Indian Country Bureau Heads West Native American Newspaper Moving Bureau From Spokane To Puget Sound
After one year and three managing editors, Indian Country Today’s Northwest bureau has left Spokane.
The office, one of two bureaus operated by the country’s largest Indian-owned newspaper, moved Friday to Lacey, Wash., near Olympia.
“We could best serve the tribes of the Northwest by being closer to the capital,” publisher Tim Giago said during a phone interview from the paper’s main office in Rapid City, S.D.
One of the paper’s largest stockholders - the Quinault Indian Nation in Taholah, Wash., - is located on the west side of the state, he said. Seventy percent of the bureau’s advertising also comes from Western Washington.
“It’s not like we’re abandoning (the Spokane area),” said Giago, an Oglala Lakota Indian and prize-winning journalist. “It’s a business decision. … I’m a for-profit business. The paper needs to be in a place where it’s supported.”
It’s been a rough year for the Northwest bureau, a small office in the Spokane Valley with a paid staff of eight to 11 people.
The bureau has seen three managing editors - the last of whom was fired after only two weeks. The office hasn’t had a manager in the past five months.
Employees also came and went. The bureau has hired about 20 different people to fill positions.
Understaffing and the high turnover rate made it difficult to put out the newspaper, said Jennifer Parham, who worked as a staff writer for five months.
“It was fun to be a reporter working within the Native American community,” Parham said. “But there was a lot of inside politics. It diminished some of the excitement.”
Former staffers also complained about Giago’s management style.
“He’s very skilled and very good at what he does but people weren’t getting their paychecks,” said Holly Swanson, a former page designer at the paper who got paid $6 an hour. “He was firing editors right and left. He was an incredibly loose cannon when it came to his employees.”
A nationally syndicated columnist, Giago started Indian Country Today 17 years ago on the Pine Ridge Reservation in South Dakota. Known as Lakota Times, it had a local weekly circulation of only 3,000. Seven years ago, it changed its name, went national and now has a circulation of 125,000.
The new location won’t hurt the paper’s coverage of the area’s Plateau Indians, which includes the Spokanes and Coeur d’Alenes, Giago insisted. He plans to keep an advertising representative in Spokane, as well as a correspondent.
He’ll also oversee the hiring of new native employees at the Lacey bureau, he said. Until the Spokane bureau opened, all of Indian Country Today’s employees were Indian. Some of the Spokane staffers were nonnative.
“(The Spokane bureau) was a learning experience,” Giago said. “You don’t know about a region until you move in and experiment with it.”

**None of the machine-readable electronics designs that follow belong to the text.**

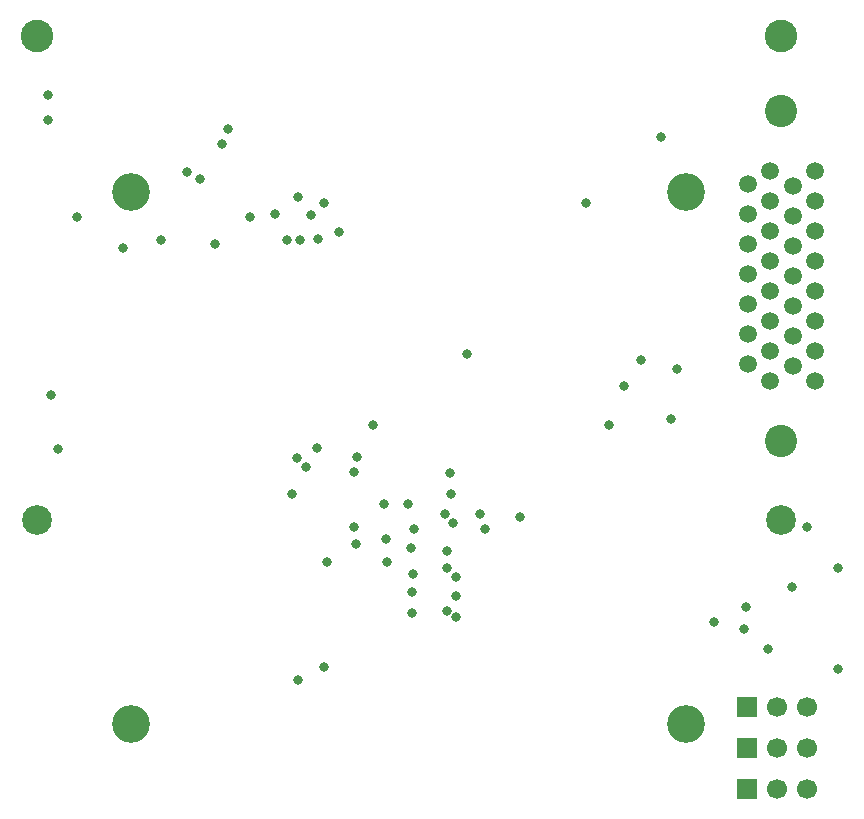
<source format=gts>
%FSLAX42Y42*%
%MOMM*%
G71*
G01*
G75*
G04 Layer_Color=8388736*
%ADD10C,0.15*%
%ADD11C,0.50*%
%ADD12C,0.80*%
%ADD13C,0.20*%
%ADD14C,0.25*%
%ADD15C,1.00*%
%ADD16C,4.10*%
%ADD17C,1.30*%
%ADD18C,2.54*%
%ADD19R,1.50X1.50*%
%ADD20C,1.50*%
%ADD21C,2.30*%
%ADD22C,2.55*%
%ADD23C,3.00*%
%ADD24C,0.60*%
%ADD25C,0.50*%
%ADD26R,0.61X0.51*%
%ADD27R,0.71X1.32*%
G04:AMPARAMS|DCode=28|XSize=0.51mm|YSize=0.61mm|CornerRadius=0.13mm|HoleSize=0mm|Usage=FLASHONLY|Rotation=0.000|XOffset=0mm|YOffset=0mm|HoleType=Round|Shape=RoundedRectangle|*
%AMROUNDEDRECTD28*
21,1,0.51,0.36,0,0,0.0*
21,1,0.25,0.61,0,0,0.0*
1,1,0.25,0.13,-0.18*
1,1,0.25,-0.13,-0.18*
1,1,0.25,-0.13,0.18*
1,1,0.25,0.13,0.18*
%
%ADD28ROUNDEDRECTD28*%
%ADD29R,0.30X0.30*%
%ADD30R,0.30X0.50*%
%ADD31R,0.30X0.30*%
%ADD32R,0.50X0.30*%
%ADD33R,3.30X3.30*%
%ADD34R,0.30X0.45*%
%ADD35R,0.45X0.30*%
%ADD36R,0.98X3.40*%
%ADD37R,1.42X1.07*%
%ADD38R,1.91X1.19*%
%ADD39R,1.91X2.39*%
%ADD40R,2.11X1.50*%
%ADD41R,1.70X0.46*%
%ADD42R,0.51X0.61*%
%ADD43R,0.61X0.91*%
G04:AMPARAMS|DCode=44|XSize=0.71mm|YSize=1.32mm|CornerRadius=0.18mm|HoleSize=0mm|Usage=FLASHONLY|Rotation=0.000|XOffset=0mm|YOffset=0mm|HoleType=Round|Shape=RoundedRectangle|*
%AMROUNDEDRECTD44*
21,1,0.71,0.97,0,0,0.0*
21,1,0.36,1.32,0,0,0.0*
1,1,0.36,0.18,-0.48*
1,1,0.36,-0.18,-0.48*
1,1,0.36,-0.18,0.48*
1,1,0.36,0.18,0.48*
%
%ADD44ROUNDEDRECTD44*%
G04:AMPARAMS|DCode=45|XSize=0.61mm|YSize=0.91mm|CornerRadius=0.15mm|HoleSize=0mm|Usage=FLASHONLY|Rotation=90.000|XOffset=0mm|YOffset=0mm|HoleType=Round|Shape=RoundedRectangle|*
%AMROUNDEDRECTD45*
21,1,0.61,0.61,0,0,90.0*
21,1,0.30,0.91,0,0,90.0*
1,1,0.30,0.30,0.15*
1,1,0.30,0.30,-0.15*
1,1,0.30,-0.30,-0.15*
1,1,0.30,-0.30,0.15*
%
%ADD45ROUNDEDRECTD45*%
%ADD46R,0.71X0.20*%
%ADD47O,0.28X0.85*%
%ADD48O,0.85X0.28*%
%ADD49R,1.70X1.70*%
%ADD50R,3.02X0.76*%
%ADD51R,1.22X0.71*%
%ADD52R,1.70X0.40*%
G04:AMPARAMS|DCode=53|XSize=0.61mm|YSize=1.7mm|CornerRadius=0.3mm|HoleSize=0mm|Usage=FLASHONLY|Rotation=0.000|XOffset=0mm|YOffset=0mm|HoleType=Round|Shape=RoundedRectangle|*
%AMROUNDEDRECTD53*
21,1,0.61,1.09,0,0,0.0*
21,1,0.00,1.70,0,0,0.0*
1,1,0.61,0.00,-0.55*
1,1,0.61,0.00,-0.55*
1,1,0.61,0.00,0.55*
1,1,0.61,0.00,0.55*
%
%ADD53ROUNDEDRECTD53*%
G04:AMPARAMS|DCode=54|XSize=2.82mm|YSize=1.02mm|CornerRadius=0.51mm|HoleSize=0mm|Usage=FLASHONLY|Rotation=270.000|XOffset=0mm|YOffset=0mm|HoleType=Round|Shape=RoundedRectangle|*
%AMROUNDEDRECTD54*
21,1,2.82,0.00,0,0,270.0*
21,1,1.80,1.02,0,0,270.0*
1,1,1.02,0.00,-0.90*
1,1,1.02,0.00,0.90*
1,1,1.02,0.00,0.90*
1,1,1.02,0.00,-0.90*
%
%ADD54ROUNDEDRECTD54*%
%ADD55C,0.38*%
%ADD56C,0.60*%
%ADD57C,0.13*%
%ADD58R,0.60X0.15*%
%ADD59C,0.10*%
%ADD60C,1.50*%
%ADD61C,2.74*%
%ADD62R,1.70X1.70*%
%ADD63C,1.70*%
%ADD64C,2.51*%
%ADD65C,2.76*%
%ADD66C,3.20*%
%ADD67C,0.80*%
D59*
X-2985Y1905D02*
D03*
X-928Y-958D02*
D03*
D60*
X2925Y1528D02*
D03*
Y1782D02*
D03*
Y2036D02*
D03*
Y2290D02*
D03*
Y2544D02*
D03*
Y2798D02*
D03*
Y3052D02*
D03*
X2735Y1655D02*
D03*
Y1909D02*
D03*
Y2163D02*
D03*
Y2417D02*
D03*
Y2671D02*
D03*
Y2925D02*
D03*
X2544Y3052D02*
D03*
Y2798D02*
D03*
Y2544D02*
D03*
Y2290D02*
D03*
Y2036D02*
D03*
Y1782D02*
D03*
Y1528D02*
D03*
Y1274D02*
D03*
X2354Y2938D02*
D03*
Y2684D02*
D03*
Y2430D02*
D03*
Y2176D02*
D03*
Y1922D02*
D03*
Y1668D02*
D03*
Y1414D02*
D03*
X2735Y1401D02*
D03*
X2925Y1274D02*
D03*
D61*
X2640Y3560D02*
D03*
Y766D02*
D03*
D62*
X2350Y-1829D02*
D03*
Y-2184D02*
D03*
Y-1486D02*
D03*
D63*
X2603Y-1829D02*
D03*
X2858D02*
D03*
X2603Y-2184D02*
D03*
X2858D02*
D03*
X2603Y-1486D02*
D03*
X2858D02*
D03*
D64*
X2637Y96D02*
D03*
X-3663D02*
D03*
D65*
Y4196D02*
D03*
X2637D02*
D03*
D66*
X1837Y-1629D02*
D03*
Y2871D02*
D03*
X-2863D02*
D03*
Y-1629D02*
D03*
D67*
X1623Y3340D02*
D03*
X988Y2779D02*
D03*
X1184Y904D02*
D03*
X1702Y952D02*
D03*
X1753Y1372D02*
D03*
X1308Y1232D02*
D03*
X1448Y1448D02*
D03*
X-2388Y3048D02*
D03*
X-2616Y2464D02*
D03*
X2324Y-826D02*
D03*
X2337Y-635D02*
D03*
X2070Y-762D02*
D03*
X2527Y-991D02*
D03*
X2858Y38D02*
D03*
X3124Y-1168D02*
D03*
Y-305D02*
D03*
X2729Y-469D02*
D03*
X-3327Y2667D02*
D03*
X-3480Y699D02*
D03*
X-140Y76D02*
D03*
X127Y25D02*
D03*
X89Y152D02*
D03*
X-209Y145D02*
D03*
X-476Y-362D02*
D03*
X-1105Y2540D02*
D03*
X-1232Y2781D02*
D03*
X-1435Y2464D02*
D03*
X-495Y-140D02*
D03*
X-1384Y546D02*
D03*
X-978Y508D02*
D03*
X-470Y25D02*
D03*
X-25Y1499D02*
D03*
X-165Y495D02*
D03*
X-156Y314D02*
D03*
X-521Y229D02*
D03*
X424Y122D02*
D03*
X-813Y902D02*
D03*
X-978Y38D02*
D03*
X-952Y635D02*
D03*
X-114Y-724D02*
D03*
Y-546D02*
D03*
Y-381D02*
D03*
X-190Y-165D02*
D03*
X-711Y-63D02*
D03*
X-965Y-102D02*
D03*
X-1206Y-254D02*
D03*
X-699D02*
D03*
X-483Y-508D02*
D03*
Y-686D02*
D03*
X-190Y-673D02*
D03*
Y-305D02*
D03*
X-1232Y-1143D02*
D03*
X-1295Y711D02*
D03*
X-1448Y-1257D02*
D03*
Y2832D02*
D03*
X-1460Y622D02*
D03*
X-1346Y2680D02*
D03*
X-1856Y2664D02*
D03*
X-1651Y2692D02*
D03*
X-2045Y3404D02*
D03*
X-2159Y2438D02*
D03*
X-2095Y3277D02*
D03*
X-3543Y1156D02*
D03*
X-3569Y3480D02*
D03*
Y3696D02*
D03*
X-2286Y2984D02*
D03*
X-2936Y2398D02*
D03*
X-724Y229D02*
D03*
X-1283Y2476D02*
D03*
X-1549Y2464D02*
D03*
X-1499Y317D02*
D03*
M02*

</source>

Giago has done his share of experimenting. Four years ago, Indian Country Today started a southwest bureau in Scottsdale, Ariz. After a lackluster year, Giago moved the office to Albuquerque, N.M., where it has remained.
Not everyone’s happy with the latest change.
Local tribes will miss the bureau, Parham said. Many felt Spokane was a strategic, central location.
“It takes a good year to build,” said Marcy Morris, a Coeur d’Alene Indian and the paper’s associate publisher. “Being next to the capital is a good opportunity but I’m sad to see it move.”